Jaron Lanier's book Who Owns The Future? is (in the words of one of my beloved college professor's), "quite a read." (Lanier visits SHU on October 9, 2013.)  It's a wild, occasionally bumpy ride through simultaneous developments of technology, economy, and social thinking occasioned by the massive computing power ("big data") of arrays of servers.  When such an array achieves dominance in such a manner that it can aspire to omniscience, Lanier calls it a "siren server" --a software-mediated social vision that believes it's the only game in town, marked by radical information assymetry and outsources risk as much as possible.

There are so many elements of this book that I will pick out several for consideration, but one at a time. This piece concerns the religious elements of the social vision that advanced software engineers (called by synecdoche "Silicon Valley") seek to monetize and compell social acceptance.

Lanier does take this on in his fifth interlude, "The Wise Old Man in the Clouds," with the double meaning intact.
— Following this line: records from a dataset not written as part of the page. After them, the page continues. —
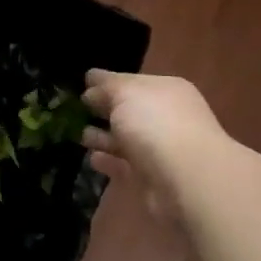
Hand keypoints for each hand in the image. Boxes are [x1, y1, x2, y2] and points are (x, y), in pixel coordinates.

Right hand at [80, 71, 226, 218]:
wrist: (185, 179)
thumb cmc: (156, 124)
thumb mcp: (126, 93)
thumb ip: (106, 86)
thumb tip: (90, 86)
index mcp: (166, 90)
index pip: (132, 82)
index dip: (107, 83)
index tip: (82, 86)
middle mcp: (166, 117)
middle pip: (130, 111)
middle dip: (105, 110)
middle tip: (74, 111)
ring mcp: (160, 150)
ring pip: (126, 140)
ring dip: (104, 137)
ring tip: (79, 135)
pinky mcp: (151, 178)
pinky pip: (125, 166)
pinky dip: (109, 162)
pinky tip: (92, 159)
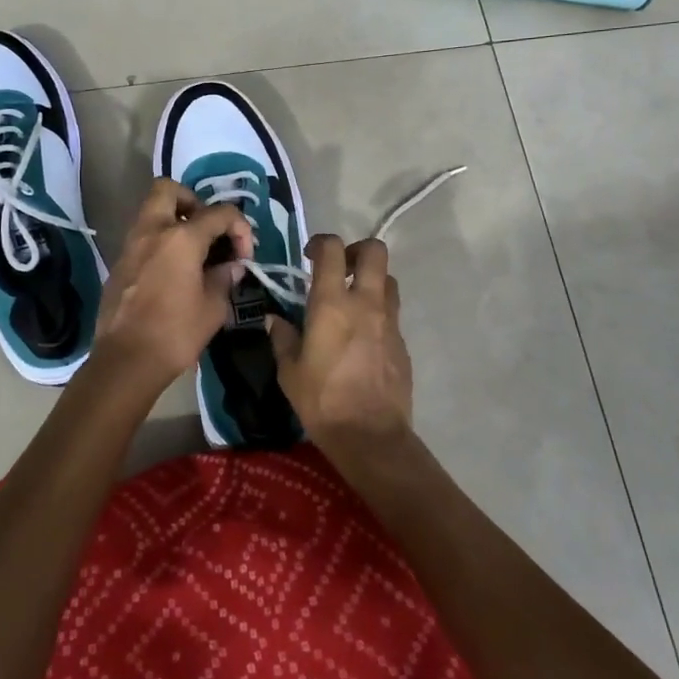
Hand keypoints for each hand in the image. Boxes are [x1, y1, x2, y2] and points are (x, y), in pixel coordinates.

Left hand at [93, 179, 253, 385]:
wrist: (126, 361)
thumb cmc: (175, 333)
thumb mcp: (213, 307)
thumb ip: (225, 278)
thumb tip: (231, 265)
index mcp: (181, 238)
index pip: (219, 213)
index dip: (240, 228)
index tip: (244, 255)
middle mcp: (152, 231)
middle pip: (169, 190)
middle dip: (193, 202)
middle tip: (208, 230)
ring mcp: (130, 246)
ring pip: (151, 212)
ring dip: (174, 222)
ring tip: (194, 252)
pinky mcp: (119, 264)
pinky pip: (142, 238)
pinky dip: (160, 242)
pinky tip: (173, 271)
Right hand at [267, 234, 413, 448]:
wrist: (370, 436)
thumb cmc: (321, 401)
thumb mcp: (289, 371)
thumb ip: (283, 338)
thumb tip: (275, 320)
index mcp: (332, 304)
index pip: (332, 249)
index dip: (320, 243)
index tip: (310, 255)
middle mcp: (366, 303)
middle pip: (374, 251)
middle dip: (357, 250)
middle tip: (340, 268)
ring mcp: (390, 322)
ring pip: (388, 280)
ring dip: (371, 281)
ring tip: (353, 301)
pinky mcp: (403, 342)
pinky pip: (392, 313)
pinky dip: (378, 313)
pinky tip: (363, 337)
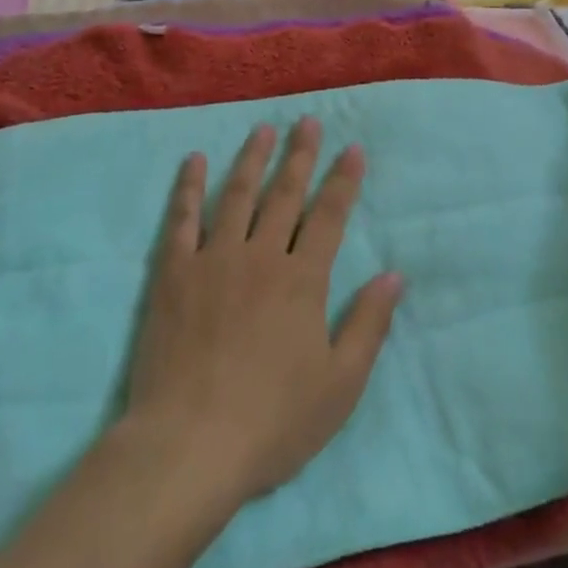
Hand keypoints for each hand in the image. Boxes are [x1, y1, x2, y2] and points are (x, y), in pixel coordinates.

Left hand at [124, 118, 402, 502]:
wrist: (189, 445)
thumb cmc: (272, 422)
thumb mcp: (340, 385)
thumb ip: (368, 325)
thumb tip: (393, 274)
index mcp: (302, 280)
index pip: (329, 216)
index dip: (343, 180)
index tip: (352, 148)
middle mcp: (261, 256)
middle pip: (285, 195)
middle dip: (300, 156)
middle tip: (308, 122)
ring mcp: (214, 259)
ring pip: (237, 195)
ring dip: (252, 159)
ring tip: (262, 129)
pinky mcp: (173, 273)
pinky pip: (182, 220)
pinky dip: (188, 188)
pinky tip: (193, 161)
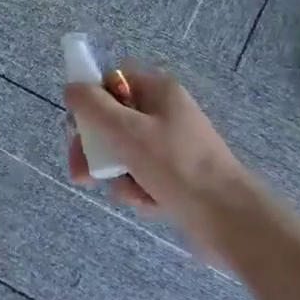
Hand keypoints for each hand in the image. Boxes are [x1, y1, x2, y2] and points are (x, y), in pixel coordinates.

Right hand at [64, 66, 255, 226]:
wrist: (228, 218)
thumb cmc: (175, 165)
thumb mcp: (126, 130)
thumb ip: (92, 106)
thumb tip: (71, 88)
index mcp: (158, 90)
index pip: (111, 82)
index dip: (90, 102)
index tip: (78, 128)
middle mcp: (165, 112)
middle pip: (112, 120)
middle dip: (95, 148)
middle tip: (81, 172)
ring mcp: (171, 145)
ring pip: (123, 151)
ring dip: (117, 173)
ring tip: (127, 192)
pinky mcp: (176, 175)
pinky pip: (141, 175)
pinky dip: (138, 189)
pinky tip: (148, 203)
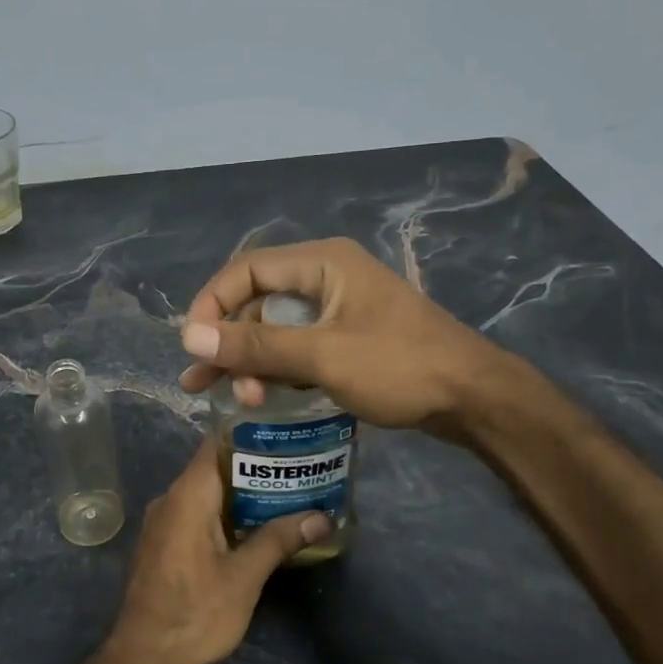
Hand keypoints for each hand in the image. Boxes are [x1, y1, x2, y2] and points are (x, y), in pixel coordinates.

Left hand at [107, 444, 327, 663]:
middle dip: (254, 467)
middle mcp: (170, 500)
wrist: (143, 658)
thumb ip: (279, 541)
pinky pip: (196, 514)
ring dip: (241, 494)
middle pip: (214, 468)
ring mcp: (163, 523)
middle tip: (296, 466)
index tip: (282, 432)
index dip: (248, 434)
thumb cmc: (194, 612)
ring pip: (206, 494)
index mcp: (187, 497)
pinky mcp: (163, 544)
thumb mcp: (244, 577)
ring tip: (285, 494)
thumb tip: (321, 517)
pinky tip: (254, 527)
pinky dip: (224, 514)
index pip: (216, 445)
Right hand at [176, 238, 506, 436]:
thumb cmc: (398, 367)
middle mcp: (326, 277)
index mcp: (322, 263)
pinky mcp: (349, 338)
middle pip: (259, 302)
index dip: (212, 304)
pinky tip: (264, 398)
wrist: (473, 398)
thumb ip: (256, 346)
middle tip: (203, 383)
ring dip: (253, 362)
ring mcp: (339, 309)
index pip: (247, 270)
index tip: (193, 345)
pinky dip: (279, 371)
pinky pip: (300, 348)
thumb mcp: (322, 356)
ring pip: (278, 330)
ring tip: (238, 400)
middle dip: (231, 343)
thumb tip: (189, 336)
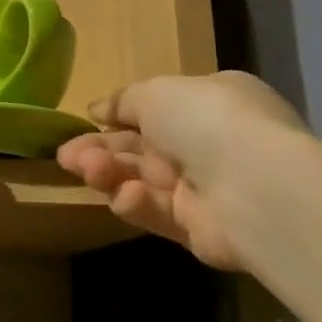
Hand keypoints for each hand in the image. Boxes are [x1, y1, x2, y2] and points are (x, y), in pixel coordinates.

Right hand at [57, 71, 306, 269]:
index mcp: (206, 103)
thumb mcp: (157, 92)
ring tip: (83, 170)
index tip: (85, 121)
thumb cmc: (206, 121)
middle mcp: (205, 144)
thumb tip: (99, 109)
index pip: (153, 111)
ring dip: (108, 174)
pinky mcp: (196, 229)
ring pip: (140, 181)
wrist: (256, 186)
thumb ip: (125, 101)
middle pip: (139, 149)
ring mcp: (202, 188)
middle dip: (100, 150)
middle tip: (66, 156)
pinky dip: (136, 204)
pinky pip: (156, 213)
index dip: (116, 117)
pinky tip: (126, 196)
Silicon Valley (or at least, many there) anticipate The Singularity, when software comes to write itself and computers outstrip human interaction, when the memories, emotions, and thoughts of an individual can be uploaded into "the cloud" and when the body died, the person lives on --when illness, death, scarcity (want), and human limitations of every kind are overcome (p. 325-331), when robots can provide satisfying sex.  (Really! --see pages 359-360)

As a technologist Lanier (who is both a technologist and a philosopher) wants to skitter away from religious questions.  Speaking for technologists, "We serve people best when we keep our religous ideas out of our work." (p. 194) --and yet this book is shot through with religious sensibility and ideas, including non-traditional human development ideas famous in the Bay area.  The questions of limits and Ultimate Concern, of human closed-in awareness and the unexpected in-breaking of The Other, keep returning again and again.  No one has yet successfully addressed these questions as regards technologists.  (And by "successfully," I don't mean that I would agree with that writer, but that such a writer both acknowledges these questions and moves discourse forward.)
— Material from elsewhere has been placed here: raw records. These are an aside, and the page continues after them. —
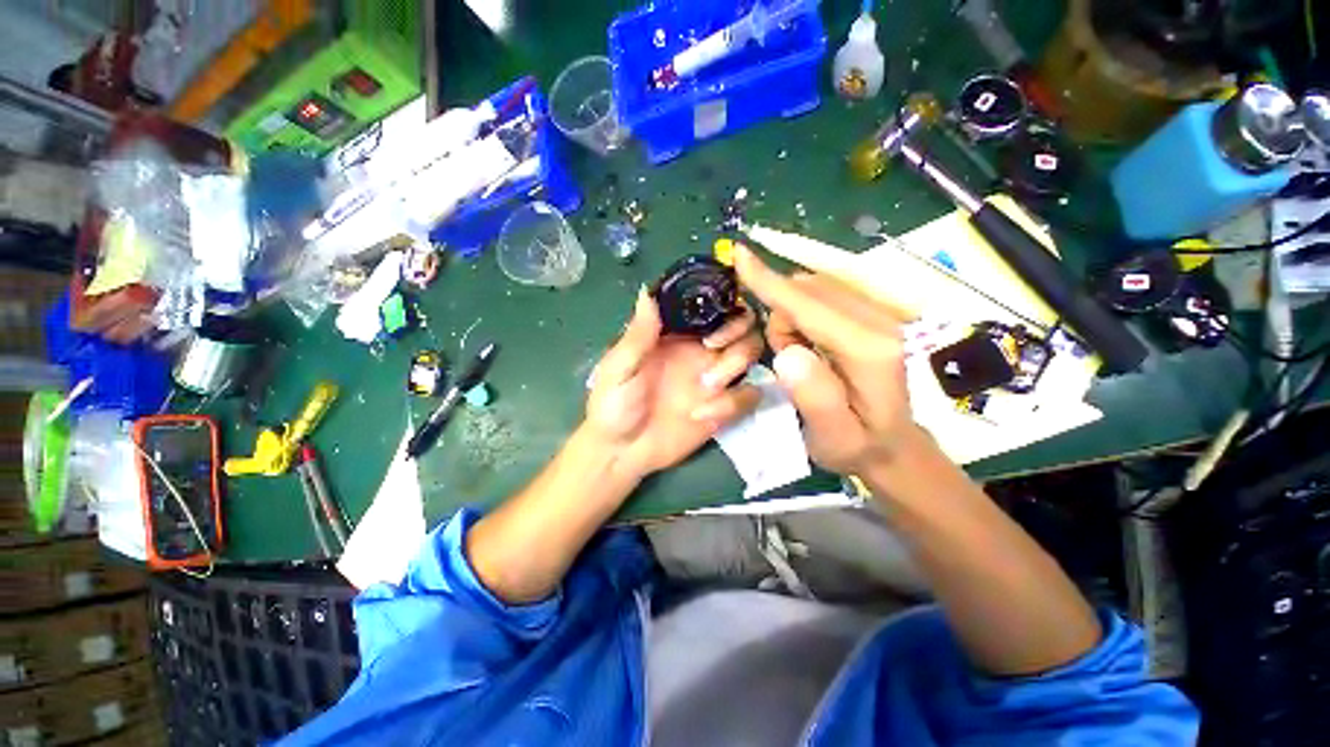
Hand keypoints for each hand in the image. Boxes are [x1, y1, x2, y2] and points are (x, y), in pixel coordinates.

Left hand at [584, 288, 763, 481]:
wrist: (622, 452)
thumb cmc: (613, 404)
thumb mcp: (619, 367)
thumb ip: (638, 334)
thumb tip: (647, 291)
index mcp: (677, 335)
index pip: (710, 306)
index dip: (720, 300)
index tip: (716, 307)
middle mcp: (701, 351)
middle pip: (741, 324)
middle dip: (736, 329)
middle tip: (713, 346)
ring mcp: (714, 379)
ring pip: (751, 353)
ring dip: (736, 363)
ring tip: (707, 384)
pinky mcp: (723, 408)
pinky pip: (749, 395)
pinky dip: (733, 403)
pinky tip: (701, 415)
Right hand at [734, 245, 924, 476]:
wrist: (894, 446)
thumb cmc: (858, 446)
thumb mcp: (832, 437)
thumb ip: (814, 396)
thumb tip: (788, 352)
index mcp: (868, 350)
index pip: (810, 306)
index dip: (771, 282)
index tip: (740, 255)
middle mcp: (879, 322)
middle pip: (809, 291)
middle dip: (782, 318)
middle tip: (785, 360)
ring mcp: (879, 315)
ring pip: (814, 291)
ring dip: (792, 320)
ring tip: (801, 360)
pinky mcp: (872, 315)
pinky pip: (823, 297)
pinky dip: (803, 318)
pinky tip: (812, 348)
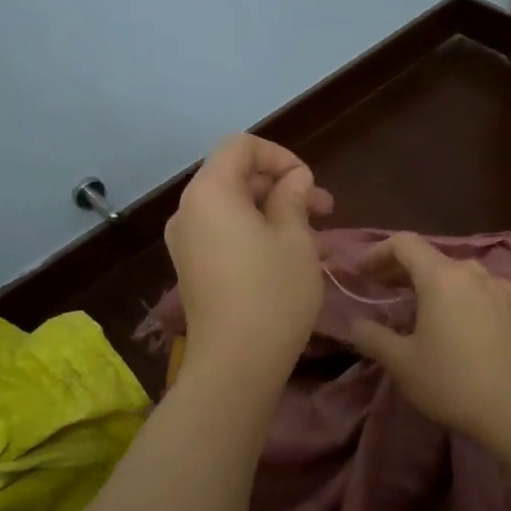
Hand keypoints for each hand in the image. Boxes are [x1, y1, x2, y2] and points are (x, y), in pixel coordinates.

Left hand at [165, 134, 334, 379]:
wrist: (235, 364)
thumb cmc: (272, 293)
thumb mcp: (295, 238)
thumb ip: (293, 197)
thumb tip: (293, 180)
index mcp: (209, 192)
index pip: (240, 146)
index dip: (279, 155)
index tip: (308, 183)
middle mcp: (188, 211)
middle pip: (235, 176)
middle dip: (281, 186)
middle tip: (323, 209)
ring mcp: (186, 242)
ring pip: (233, 208)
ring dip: (273, 212)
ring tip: (315, 235)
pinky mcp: (192, 269)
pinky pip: (224, 234)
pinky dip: (255, 233)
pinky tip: (291, 255)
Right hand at [346, 233, 510, 441]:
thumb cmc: (450, 381)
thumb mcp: (400, 362)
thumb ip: (372, 337)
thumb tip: (355, 324)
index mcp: (440, 277)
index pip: (404, 244)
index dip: (378, 252)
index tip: (362, 274)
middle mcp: (472, 273)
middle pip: (432, 257)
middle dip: (402, 269)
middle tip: (382, 290)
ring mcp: (501, 290)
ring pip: (462, 272)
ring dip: (437, 281)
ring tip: (423, 303)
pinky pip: (492, 289)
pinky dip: (473, 293)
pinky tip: (473, 307)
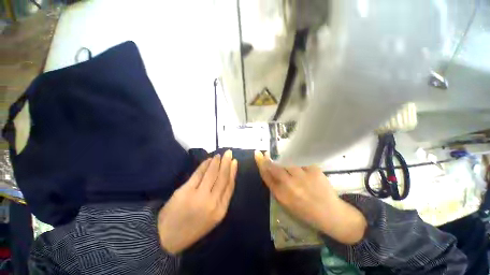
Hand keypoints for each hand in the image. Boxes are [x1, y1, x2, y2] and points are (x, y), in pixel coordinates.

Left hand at [158, 150, 237, 253]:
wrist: (168, 238)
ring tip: (219, 155)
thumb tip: (226, 178)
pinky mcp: (186, 191)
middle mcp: (212, 202)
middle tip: (229, 152)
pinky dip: (204, 165)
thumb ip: (221, 198)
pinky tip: (208, 160)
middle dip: (226, 163)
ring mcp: (199, 196)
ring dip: (216, 162)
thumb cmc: (194, 227)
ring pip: (211, 173)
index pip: (230, 186)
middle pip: (222, 177)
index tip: (235, 161)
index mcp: (221, 210)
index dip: (233, 172)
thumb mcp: (213, 217)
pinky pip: (198, 174)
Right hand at [254, 151, 365, 243]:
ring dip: (281, 156)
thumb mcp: (286, 203)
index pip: (266, 175)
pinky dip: (296, 157)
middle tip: (266, 153)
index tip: (258, 155)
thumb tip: (269, 170)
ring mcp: (303, 177)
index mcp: (281, 195)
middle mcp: (290, 186)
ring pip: (287, 161)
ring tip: (280, 154)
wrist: (330, 215)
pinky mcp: (314, 171)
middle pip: (274, 167)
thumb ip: (276, 187)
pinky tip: (296, 157)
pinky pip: (301, 159)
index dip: (260, 163)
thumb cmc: (305, 211)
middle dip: (267, 158)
Lanier's makes frequent reference to visionaries (H.G. Wells, Alan Turning, Ted Nelson), philosophers (Aristotle, Hobbes, Malthus, Marx) and science fiction writers or characters (Philip K. Dick, Dr. Strangelove, Star Trek the TV series, especially the original series).  All of these raised questions broadly classes as theological or religious --although apparently in the Silicon Valley "religious" means such Concern as narrowly defined by California-flavored evangelicalism, western Mormon sensibilities (whether orthodox LDS or not), and the spectre of fundamentalisms of every stripe.  ("Spiritual" is a very different word, suggesting all the happy feelings of Eastern philosophies mixed in with self-affirming slogans.) No wonder Lanier wants to restrict technologists to keep religious ideas out of their work.  

But does "religion" have to be defined that way?  (The fact that violence-prone religious fundamentalists share a small bit of thinking in common with "religion" makes other religious people guilty of crimes against humanity to the same but narrowly limited extent that chemists are guilty because they share a small amount of thinking with DKFarben, makers of the poisons used by the Nazis.)  The Silicon Valley amounts to being the paradigm of, among other things, "spiritual but not religious."  But that's a feint, simply deflecting attention.
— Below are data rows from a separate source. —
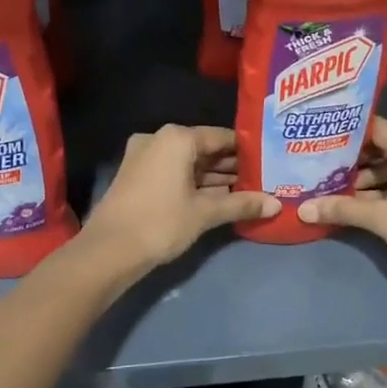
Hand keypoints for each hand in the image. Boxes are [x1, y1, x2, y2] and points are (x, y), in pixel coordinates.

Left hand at [80, 124, 277, 272]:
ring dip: (213, 177)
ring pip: (188, 163)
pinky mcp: (136, 176)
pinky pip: (173, 172)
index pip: (221, 137)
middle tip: (262, 180)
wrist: (109, 250)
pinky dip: (194, 183)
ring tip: (246, 191)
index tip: (269, 162)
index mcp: (177, 138)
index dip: (247, 151)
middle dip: (231, 166)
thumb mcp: (205, 213)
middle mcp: (159, 139)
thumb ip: (242, 204)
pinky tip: (218, 198)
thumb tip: (276, 205)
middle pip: (204, 149)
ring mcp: (144, 156)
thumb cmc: (161, 222)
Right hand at [298, 117, 386, 292]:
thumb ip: (342, 209)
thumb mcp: (380, 218)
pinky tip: (365, 204)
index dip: (347, 133)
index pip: (373, 127)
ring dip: (370, 179)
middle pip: (384, 147)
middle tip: (323, 171)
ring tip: (339, 192)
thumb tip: (303, 210)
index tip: (321, 140)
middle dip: (354, 161)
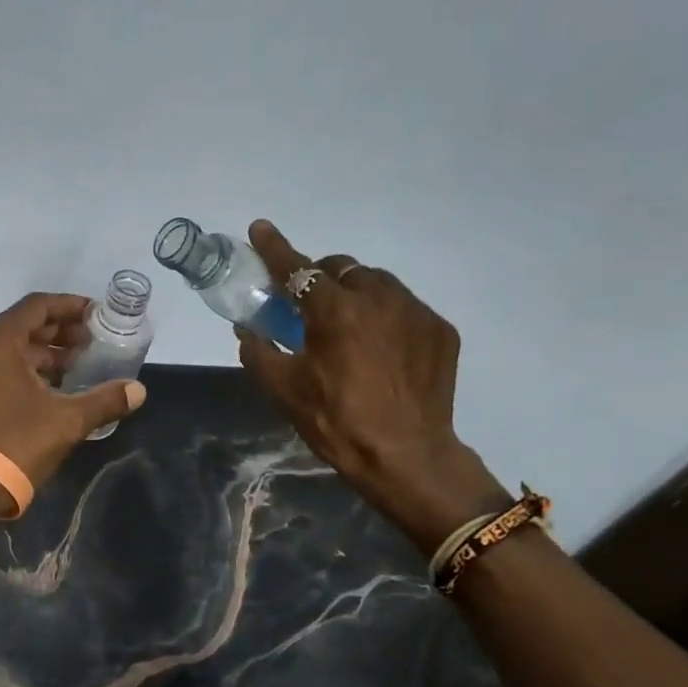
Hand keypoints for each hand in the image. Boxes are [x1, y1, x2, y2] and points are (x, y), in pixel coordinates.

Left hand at [0, 293, 146, 499]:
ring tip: (75, 368)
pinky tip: (47, 391)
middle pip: (22, 326)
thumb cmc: (13, 444)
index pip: (37, 306)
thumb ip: (104, 400)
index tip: (96, 316)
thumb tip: (138, 390)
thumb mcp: (66, 422)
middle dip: (59, 332)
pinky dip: (22, 370)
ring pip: (7, 349)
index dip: (70, 307)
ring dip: (42, 354)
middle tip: (91, 344)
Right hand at [236, 220, 506, 553]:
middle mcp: (378, 298)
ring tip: (347, 326)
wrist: (407, 458)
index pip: (296, 269)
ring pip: (375, 282)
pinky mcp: (439, 329)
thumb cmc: (336, 423)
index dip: (274, 248)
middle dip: (318, 276)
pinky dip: (384, 315)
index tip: (260, 228)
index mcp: (334, 311)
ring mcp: (415, 311)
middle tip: (306, 304)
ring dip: (353, 292)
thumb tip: (248, 328)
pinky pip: (404, 306)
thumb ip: (258, 351)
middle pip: (340, 268)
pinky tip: (380, 347)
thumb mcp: (284, 390)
On the one hand, "what does it mean to be human" (which Lanier re-phrases as, "whether people are 'special'", p. 196) is not a technological question and can't be answered in those terms and limitations.  On the other hand, those terms and limitations beg that question.  The adjustment of software and information to reality is imperfect --reality consistently outstrips human ability to encode it.  (For all the hype that information lies at the heart of the universe --such as DNA encoding for example-- it takes humans to translate that reality into symbols or code.)  The religious and philosophical questions raised by massive "cloud" computing are inescapable, and only a resolute will to face them for what they are will sing a song over against the Sirens strong enough to modify their behavior.